# ...and the impatient waiting starts!!!



## Dsnorthernfarms (Dec 18, 2012)

So this season we decided to wait for the cold months to be over before we bred and had kids on the way. It almost worked. It was a cold December morning and Darrel we out for the morning headcount and called to me to come to the barn, thinking the worst I took my time. When I finally got out to the barn he stood there with the cutest little buck in his arms and shocked I said, "Where did that come from?" He of course looked at me shocked and told me he did not want to have the birds and the bees conversation with me. LOL!!! 
So all of my planned breeding starts paying off in the next two weeks with my big girls giving birth:
Chaos was the first kid that I cried over thinking she was going to die, born in the middle of the night at -50 I was sure we would loose her. She, obviously, survived and only lost the tips of her ears to frostbite and believes that she is going to die if you do not feed her at very specific times of the day. We named her Chaos because of the chaotic nature of the three weeks after her birth and she has lived up to her name since! We have had several kids since her birth 2 years ago and none of the other pregnacies have stressed me out as much as this one, I am constantly checking her and messing with her and she is being patient with me almost ... this last week she has been testy with me and doesn't really want me touching her belly but I am allowed to nuzzle her face or feed her and she really just wants to be fed the other stuff is just annoying to her. 
Sinamon was two weeks old when I got her and her and her father, Elvis are the last of the original goats I got that started me on this amazing and fun journey. She is due around the 10th of April and last year gave me a beautiful baby girl, she had bowed legs, a smooched face and other things wrong with her and passed 4 weeks after she was born. I am hopeful that this year she will have a healthy normal kid and if she does not then I will not breed her again and find her a home where she can just be loved but not have kids. 
After that I have about a month before the little girls start giving birth.

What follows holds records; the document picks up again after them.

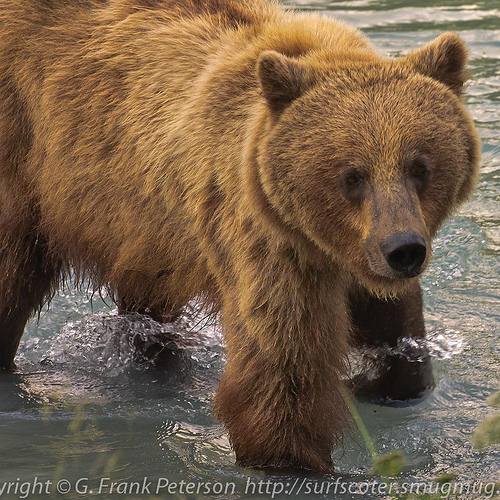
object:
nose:
[387, 243, 426, 275]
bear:
[1, 0, 481, 475]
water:
[425, 223, 499, 499]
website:
[244, 475, 499, 499]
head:
[258, 32, 477, 299]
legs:
[0, 237, 62, 375]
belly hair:
[49, 236, 215, 319]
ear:
[258, 50, 321, 112]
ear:
[406, 31, 467, 87]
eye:
[343, 172, 362, 186]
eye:
[410, 163, 428, 177]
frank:
[99, 478, 152, 496]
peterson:
[156, 478, 237, 495]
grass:
[37, 389, 126, 474]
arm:
[223, 274, 342, 477]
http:
[246, 478, 283, 498]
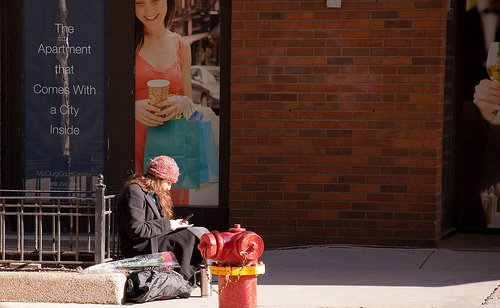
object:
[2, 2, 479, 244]
background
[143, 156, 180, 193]
head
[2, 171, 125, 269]
fence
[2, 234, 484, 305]
sidewalk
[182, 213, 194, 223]
cell phone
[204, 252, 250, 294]
chain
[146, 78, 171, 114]
coffee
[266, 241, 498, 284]
shadow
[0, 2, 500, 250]
building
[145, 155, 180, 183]
beanie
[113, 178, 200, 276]
coat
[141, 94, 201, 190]
bags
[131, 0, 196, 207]
woman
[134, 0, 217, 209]
sign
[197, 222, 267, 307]
fire hydrant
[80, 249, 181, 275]
plastic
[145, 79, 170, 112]
cup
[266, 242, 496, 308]
ground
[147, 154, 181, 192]
wearing red cap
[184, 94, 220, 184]
blue shopping bag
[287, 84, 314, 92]
brick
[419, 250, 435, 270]
crack on the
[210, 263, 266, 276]
yellow strip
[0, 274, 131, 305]
curbside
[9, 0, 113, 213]
apartment advert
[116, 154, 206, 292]
girl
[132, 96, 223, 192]
holding bags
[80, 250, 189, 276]
bouquet of roses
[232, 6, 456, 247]
brick wall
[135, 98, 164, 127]
woman's hand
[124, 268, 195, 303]
black back pack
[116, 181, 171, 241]
right arm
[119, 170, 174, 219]
brown hair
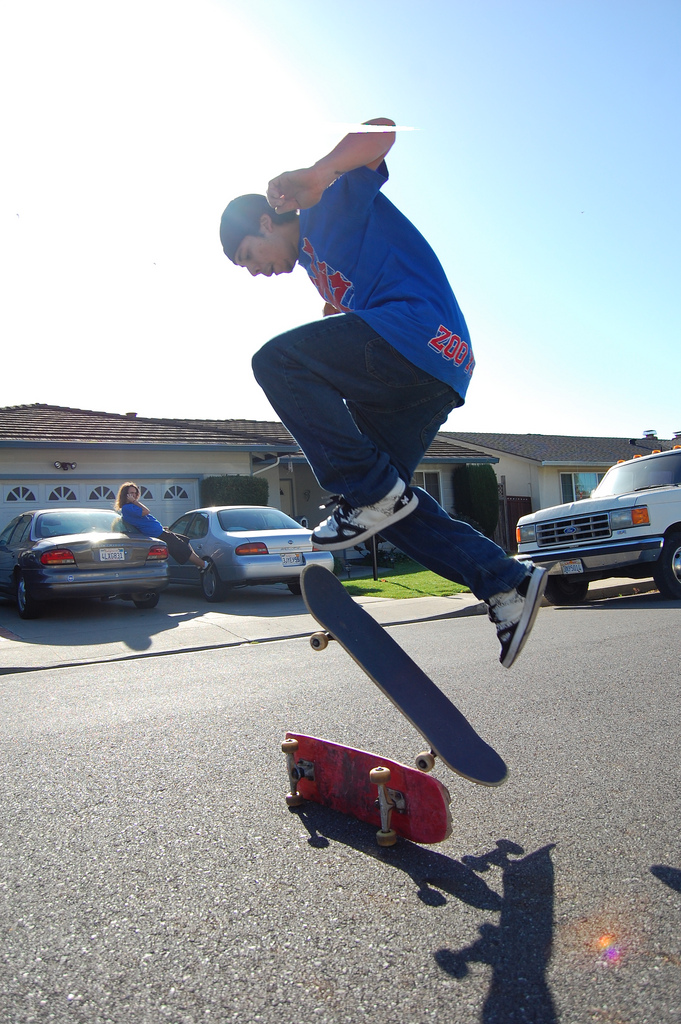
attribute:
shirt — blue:
[262, 175, 519, 405]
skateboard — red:
[281, 734, 451, 847]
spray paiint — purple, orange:
[548, 883, 661, 987]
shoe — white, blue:
[489, 554, 558, 680]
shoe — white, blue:
[293, 487, 419, 566]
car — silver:
[161, 502, 324, 610]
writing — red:
[290, 232, 356, 312]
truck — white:
[500, 435, 678, 603]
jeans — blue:
[247, 307, 511, 597]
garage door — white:
[0, 470, 208, 583]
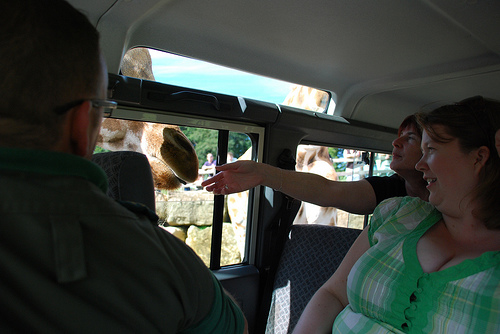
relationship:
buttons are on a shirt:
[407, 278, 426, 306] [375, 195, 417, 314]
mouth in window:
[158, 147, 197, 192] [120, 89, 245, 249]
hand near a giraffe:
[200, 157, 264, 196] [95, 44, 199, 194]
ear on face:
[468, 143, 493, 173] [414, 122, 491, 208]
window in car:
[285, 144, 398, 237] [4, 2, 498, 331]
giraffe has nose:
[93, 48, 195, 188] [157, 129, 199, 181]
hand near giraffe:
[198, 157, 262, 197] [95, 44, 199, 194]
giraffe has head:
[93, 47, 200, 191] [95, 50, 201, 198]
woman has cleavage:
[285, 93, 497, 333] [413, 235, 476, 275]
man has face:
[2, 3, 250, 333] [85, 48, 107, 154]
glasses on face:
[63, 94, 118, 117] [85, 48, 107, 154]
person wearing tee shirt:
[202, 108, 429, 213] [362, 165, 425, 204]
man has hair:
[2, 3, 250, 333] [0, 2, 107, 147]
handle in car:
[106, 67, 281, 130] [4, 2, 500, 334]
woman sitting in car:
[200, 114, 430, 216] [4, 2, 498, 331]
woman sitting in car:
[285, 93, 497, 333] [4, 2, 498, 331]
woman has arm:
[204, 107, 431, 216] [256, 163, 396, 215]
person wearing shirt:
[200, 150, 217, 190] [200, 162, 216, 170]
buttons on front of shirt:
[398, 272, 426, 332] [332, 193, 499, 333]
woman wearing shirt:
[285, 93, 497, 333] [332, 193, 499, 333]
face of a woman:
[416, 119, 475, 209] [285, 93, 497, 333]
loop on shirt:
[47, 212, 90, 284] [2, 137, 250, 331]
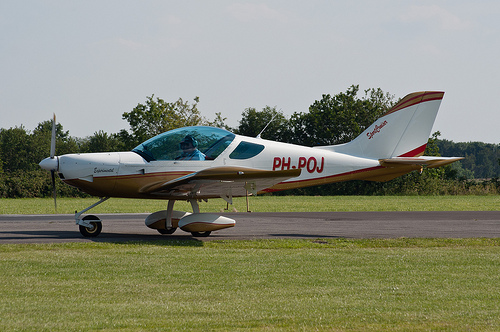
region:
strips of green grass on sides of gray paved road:
[6, 192, 492, 327]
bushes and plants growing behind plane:
[0, 82, 495, 187]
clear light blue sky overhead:
[2, 6, 492, 141]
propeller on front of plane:
[35, 120, 65, 211]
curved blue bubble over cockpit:
[131, 120, 231, 161]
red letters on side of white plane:
[267, 140, 323, 175]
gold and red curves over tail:
[380, 80, 445, 122]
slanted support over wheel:
[52, 197, 112, 237]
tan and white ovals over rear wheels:
[140, 200, 237, 240]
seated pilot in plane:
[165, 131, 206, 168]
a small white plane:
[30, 85, 465, 243]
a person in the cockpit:
[175, 130, 206, 161]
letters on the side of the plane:
[269, 149, 327, 178]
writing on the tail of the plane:
[364, 110, 389, 141]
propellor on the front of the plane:
[31, 110, 69, 215]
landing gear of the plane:
[65, 188, 239, 242]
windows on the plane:
[127, 120, 265, 166]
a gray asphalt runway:
[0, 207, 499, 242]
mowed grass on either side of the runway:
[2, 191, 497, 330]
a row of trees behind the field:
[0, 85, 498, 192]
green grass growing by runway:
[23, 244, 427, 328]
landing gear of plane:
[65, 206, 102, 233]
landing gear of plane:
[185, 210, 222, 237]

I have decided that I am going to breed Nigorians. I have 4 Nigerians that I put with my Angora stufmuffin, Conrad! I also have a Nigorian that is 3/4 Angora and I put her with a Nigerian. She is only about a month and a half along if she is pregnant at all, but she did not come in to heat again so there is a very strong possibility she is.
So between now and July we are looking at at least 7, with three of the does due being part of sets of twins. That will bring us up to 23 goats... 23 goats.... 
.... and now we wait!!!!!
Shawna


----------



## ksalvagno (Oct 6, 2009)

Good luck!


----------



## Dsnorthernfarms (Dec 18, 2012)

Chaos is not acting right again today, she looks and acts miserable. I have tried to check her ligaments but she is not having that, she only wants her cheeks scratched and when I fed her this morning she picked at it and her afternoon hay, she ignored. She is either really sick or really close!!!!!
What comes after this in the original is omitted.